Mothers of Mobile Internet.
Picture source: Photo by Mudit Agarwal on Unsplash.

All these AI developments have been very impressive so far. Let’s discuss what’s missing to be fully capable of tapping into the potential of AI in our society.

  • First of all, the AI market is fragmented. Even in the scope of one company (even though we’re talking of a pretty big one), after a new technology has been detected, you can find over 20 places where it has been developed and applied. This is simply a human nature, and is much closer to behavioural science than computer science. However, all these numerous deployments will still facilitate the overall progress, and eventually we will converge on one (or a couple of) winning solutions, just like the hyperscalers of the world today.
  • Secondly, this technology is not being developed according to standards (which we, telecom people, normally love so much because in telecoms standards mean scale). In AI, however, the pace of development is much higher than in telecom industry, and forcing any AI developer to comply to standards will simply hinder innovation. 
  • Another gap – and after this you’re free to call me Captain Obvious – is Observability. We’ve been living with this gap way too long and, to be honest, it caused me some gray hair. Here we’re facing a digital divide, but not talking about consumers but rather industries. See, a “youngster company” on the market would be a digital native, and would hopefully architect all its processes and products accordingly from scratch. This means that it would probably be able to read out any data from the products and services in the field where matters to be able to improve. When you instead look at a 100+ years old company, then the processes, mindset and the culture will need to be redesigned according to the digital native principles, putting AI in the middle and not “on top”. 5G was the system partially observable to take advantage of AI techniques. 6G-baby is being created as an AI-native baby.
  • Further, AI trustworthiness needs to be taken seriously, and algorithms ensuring adherence to non-bias, non-discrimination and explainability principles need to be in place. 

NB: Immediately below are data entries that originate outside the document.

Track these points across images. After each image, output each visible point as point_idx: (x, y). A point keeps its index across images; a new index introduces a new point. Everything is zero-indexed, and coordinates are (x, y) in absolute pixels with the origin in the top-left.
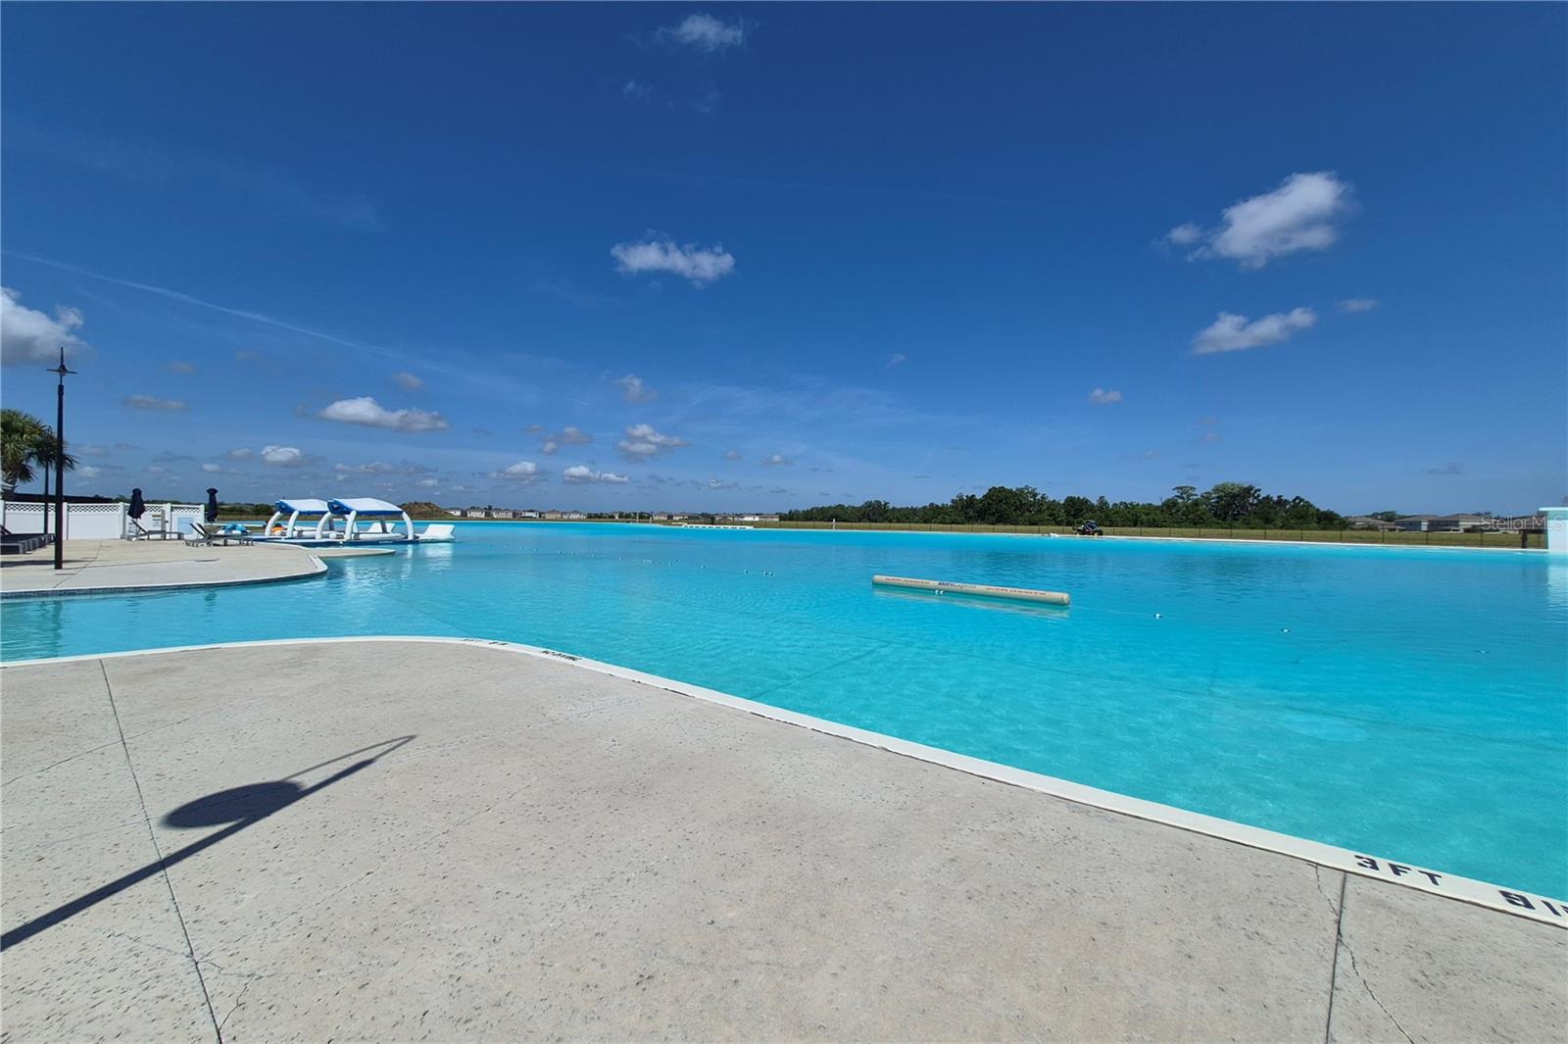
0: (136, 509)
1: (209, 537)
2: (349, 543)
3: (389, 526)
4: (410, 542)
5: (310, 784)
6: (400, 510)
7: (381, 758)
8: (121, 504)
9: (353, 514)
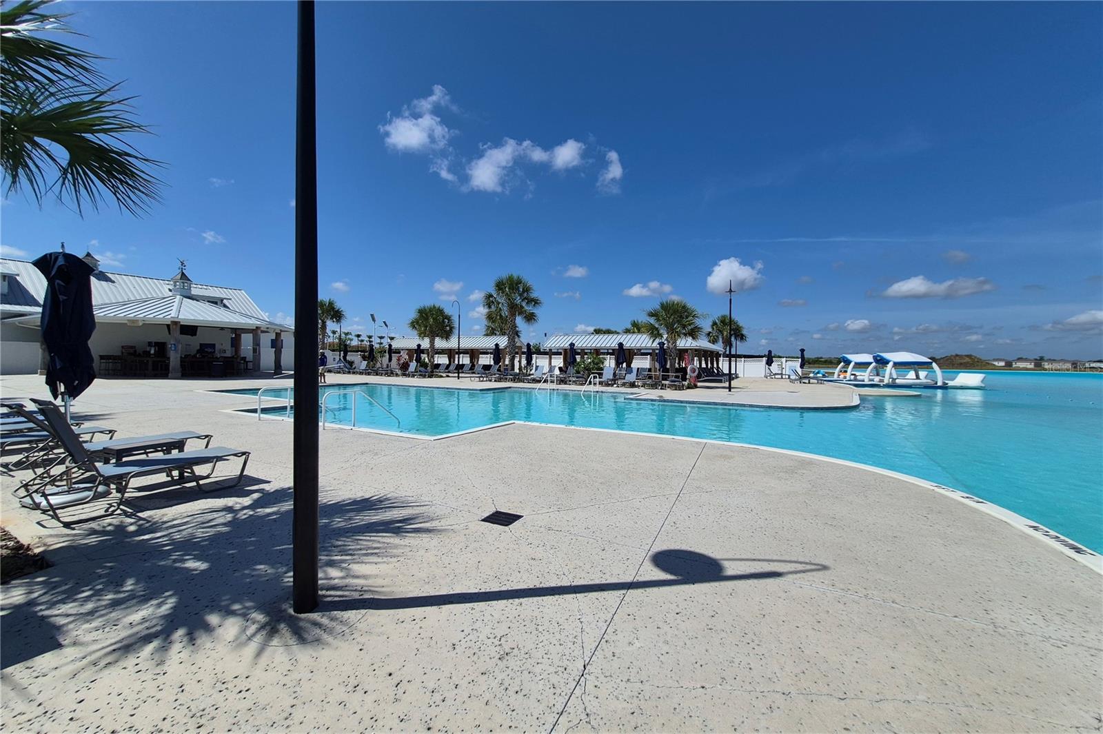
0: (769, 363)
1: (803, 378)
2: (888, 386)
3: (922, 374)
4: (940, 388)
5: (729, 572)
6: (930, 361)
7: (790, 576)
8: (764, 358)
9: (891, 364)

  • Lastly, let’s not shy away from the fact that AI is a software, and without a proper actuation its precise outputs are useless. Precise actuation is just as important for the whole system as precise observability.

    Take-aways:
  1. AI is not an icing on top of the cake. It has to be embedded in a product or a service to offer the full advantage of its capabilities to either take proactive measures or be able to react and compensate the network’s imperfections in rea-time.
  1. AI in telecoms needs to be able to observe what matters. We have tons of data, and most of it is not interesting. It’s when something is about to happen, we need to be able to observe it with high frequency.

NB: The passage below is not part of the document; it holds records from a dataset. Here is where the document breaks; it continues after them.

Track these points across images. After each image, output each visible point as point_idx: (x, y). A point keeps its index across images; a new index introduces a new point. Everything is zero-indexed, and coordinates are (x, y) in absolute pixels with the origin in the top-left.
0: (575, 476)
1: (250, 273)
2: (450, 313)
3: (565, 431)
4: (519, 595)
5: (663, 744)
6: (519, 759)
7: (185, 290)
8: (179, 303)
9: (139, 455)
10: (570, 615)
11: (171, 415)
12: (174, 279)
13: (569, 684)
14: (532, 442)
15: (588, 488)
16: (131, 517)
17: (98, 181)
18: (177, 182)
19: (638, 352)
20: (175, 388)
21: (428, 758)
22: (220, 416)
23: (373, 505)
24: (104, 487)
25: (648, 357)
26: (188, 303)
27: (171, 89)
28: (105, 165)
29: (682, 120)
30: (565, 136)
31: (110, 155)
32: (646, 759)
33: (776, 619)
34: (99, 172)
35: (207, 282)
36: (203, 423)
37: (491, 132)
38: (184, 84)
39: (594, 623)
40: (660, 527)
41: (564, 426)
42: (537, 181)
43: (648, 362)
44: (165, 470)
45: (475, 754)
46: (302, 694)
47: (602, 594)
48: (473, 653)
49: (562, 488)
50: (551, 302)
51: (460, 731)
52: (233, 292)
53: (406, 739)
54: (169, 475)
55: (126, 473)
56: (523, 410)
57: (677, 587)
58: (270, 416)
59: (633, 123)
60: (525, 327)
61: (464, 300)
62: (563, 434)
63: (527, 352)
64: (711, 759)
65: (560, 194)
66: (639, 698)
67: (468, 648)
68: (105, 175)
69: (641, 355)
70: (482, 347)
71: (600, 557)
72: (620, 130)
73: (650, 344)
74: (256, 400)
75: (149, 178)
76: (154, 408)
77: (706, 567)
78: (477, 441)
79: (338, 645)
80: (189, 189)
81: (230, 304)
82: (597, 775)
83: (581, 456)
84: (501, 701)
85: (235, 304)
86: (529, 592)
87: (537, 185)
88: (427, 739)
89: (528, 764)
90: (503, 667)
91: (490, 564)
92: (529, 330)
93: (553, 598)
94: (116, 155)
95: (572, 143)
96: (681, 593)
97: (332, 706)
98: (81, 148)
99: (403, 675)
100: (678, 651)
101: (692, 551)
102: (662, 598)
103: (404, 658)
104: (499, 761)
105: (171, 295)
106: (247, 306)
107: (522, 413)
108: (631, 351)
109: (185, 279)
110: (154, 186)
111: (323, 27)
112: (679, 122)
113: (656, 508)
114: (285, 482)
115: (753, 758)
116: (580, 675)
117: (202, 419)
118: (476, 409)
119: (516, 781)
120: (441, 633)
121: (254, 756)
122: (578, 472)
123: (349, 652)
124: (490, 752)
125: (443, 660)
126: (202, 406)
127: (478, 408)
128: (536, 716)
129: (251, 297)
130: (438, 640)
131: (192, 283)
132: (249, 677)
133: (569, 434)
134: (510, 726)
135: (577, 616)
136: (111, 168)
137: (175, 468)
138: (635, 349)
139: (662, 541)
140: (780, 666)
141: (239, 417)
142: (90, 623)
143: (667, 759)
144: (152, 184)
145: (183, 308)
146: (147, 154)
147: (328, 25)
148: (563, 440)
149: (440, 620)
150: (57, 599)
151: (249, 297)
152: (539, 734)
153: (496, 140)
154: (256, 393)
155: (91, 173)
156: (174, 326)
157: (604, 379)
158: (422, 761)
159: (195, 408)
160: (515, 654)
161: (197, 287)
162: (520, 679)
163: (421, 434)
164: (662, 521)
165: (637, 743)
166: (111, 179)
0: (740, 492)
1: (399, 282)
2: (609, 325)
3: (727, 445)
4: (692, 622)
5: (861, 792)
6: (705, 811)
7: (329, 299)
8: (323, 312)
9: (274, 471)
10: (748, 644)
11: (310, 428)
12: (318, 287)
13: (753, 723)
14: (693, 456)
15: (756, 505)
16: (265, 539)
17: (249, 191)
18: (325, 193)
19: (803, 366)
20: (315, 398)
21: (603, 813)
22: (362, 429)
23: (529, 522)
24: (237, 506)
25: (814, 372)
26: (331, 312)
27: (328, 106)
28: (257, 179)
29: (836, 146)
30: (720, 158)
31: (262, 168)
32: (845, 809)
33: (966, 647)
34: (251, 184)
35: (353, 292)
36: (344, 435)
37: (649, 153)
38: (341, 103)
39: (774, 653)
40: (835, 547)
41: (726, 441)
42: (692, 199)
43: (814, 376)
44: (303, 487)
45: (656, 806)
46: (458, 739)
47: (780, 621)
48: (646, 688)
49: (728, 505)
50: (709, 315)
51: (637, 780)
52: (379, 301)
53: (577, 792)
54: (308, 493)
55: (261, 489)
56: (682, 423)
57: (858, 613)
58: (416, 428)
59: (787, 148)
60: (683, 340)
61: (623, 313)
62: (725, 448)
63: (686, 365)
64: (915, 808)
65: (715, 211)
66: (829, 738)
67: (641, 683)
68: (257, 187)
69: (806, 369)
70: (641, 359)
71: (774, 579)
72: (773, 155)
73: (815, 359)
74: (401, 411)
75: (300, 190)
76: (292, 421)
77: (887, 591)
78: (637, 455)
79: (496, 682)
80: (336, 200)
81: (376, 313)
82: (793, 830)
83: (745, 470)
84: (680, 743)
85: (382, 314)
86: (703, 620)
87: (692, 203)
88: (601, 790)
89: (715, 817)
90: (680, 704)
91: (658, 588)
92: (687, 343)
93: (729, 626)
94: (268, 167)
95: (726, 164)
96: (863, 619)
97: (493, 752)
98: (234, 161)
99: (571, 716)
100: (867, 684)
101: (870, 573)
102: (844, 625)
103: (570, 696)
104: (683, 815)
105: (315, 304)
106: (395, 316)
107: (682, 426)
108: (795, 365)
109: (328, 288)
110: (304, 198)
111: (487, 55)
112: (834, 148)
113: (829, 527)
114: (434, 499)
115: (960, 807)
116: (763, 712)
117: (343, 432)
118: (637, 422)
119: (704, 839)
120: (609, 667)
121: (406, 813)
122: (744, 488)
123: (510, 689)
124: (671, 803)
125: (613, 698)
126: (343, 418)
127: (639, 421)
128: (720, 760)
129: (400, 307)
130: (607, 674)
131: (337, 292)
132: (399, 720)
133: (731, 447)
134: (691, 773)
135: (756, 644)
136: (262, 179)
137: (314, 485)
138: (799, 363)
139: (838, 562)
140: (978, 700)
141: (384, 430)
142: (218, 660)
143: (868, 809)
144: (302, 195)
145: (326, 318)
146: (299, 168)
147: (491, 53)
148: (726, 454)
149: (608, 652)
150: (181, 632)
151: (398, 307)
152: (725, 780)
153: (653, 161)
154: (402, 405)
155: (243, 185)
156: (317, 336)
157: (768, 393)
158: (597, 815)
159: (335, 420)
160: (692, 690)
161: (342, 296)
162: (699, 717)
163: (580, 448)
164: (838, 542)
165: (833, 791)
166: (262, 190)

  1. We need to give AI time to prove itself. In industries that have existed for over 100 years, there are some fine-tuned algorithms that are difficult to challenge. Even though the challenge is important and necessary. Still, replacing a conventional rule-based system with an AI-bases algorithm may lead to performance degradation at first. It’s like bringing a talented trainee to a workplace full of experts that have been there for a while. There is a slim change for that trainee to make an impact unless we give her time to prove herself, since AI algorithms are adaptive by nature. 
  1. AI-to-AI communication is important. Every industrial domain has its own enterprise data, and its own AI crunching this data. When we connect or stack different domains, such as, for example, intelligent transport systems domain relying on connectivity domain relying on compute infrastructure domain, we will face different AI algorithms operating within these three domains. Each of them will have its own strategy, so we better ensure collaboration between them. 
  1. Trustworthiness of AI. Trustworthiness of AI is something that needs to be there from the start so that we ensure that the algoritms, even following their best intentions, won’t lead us into unwanted situations.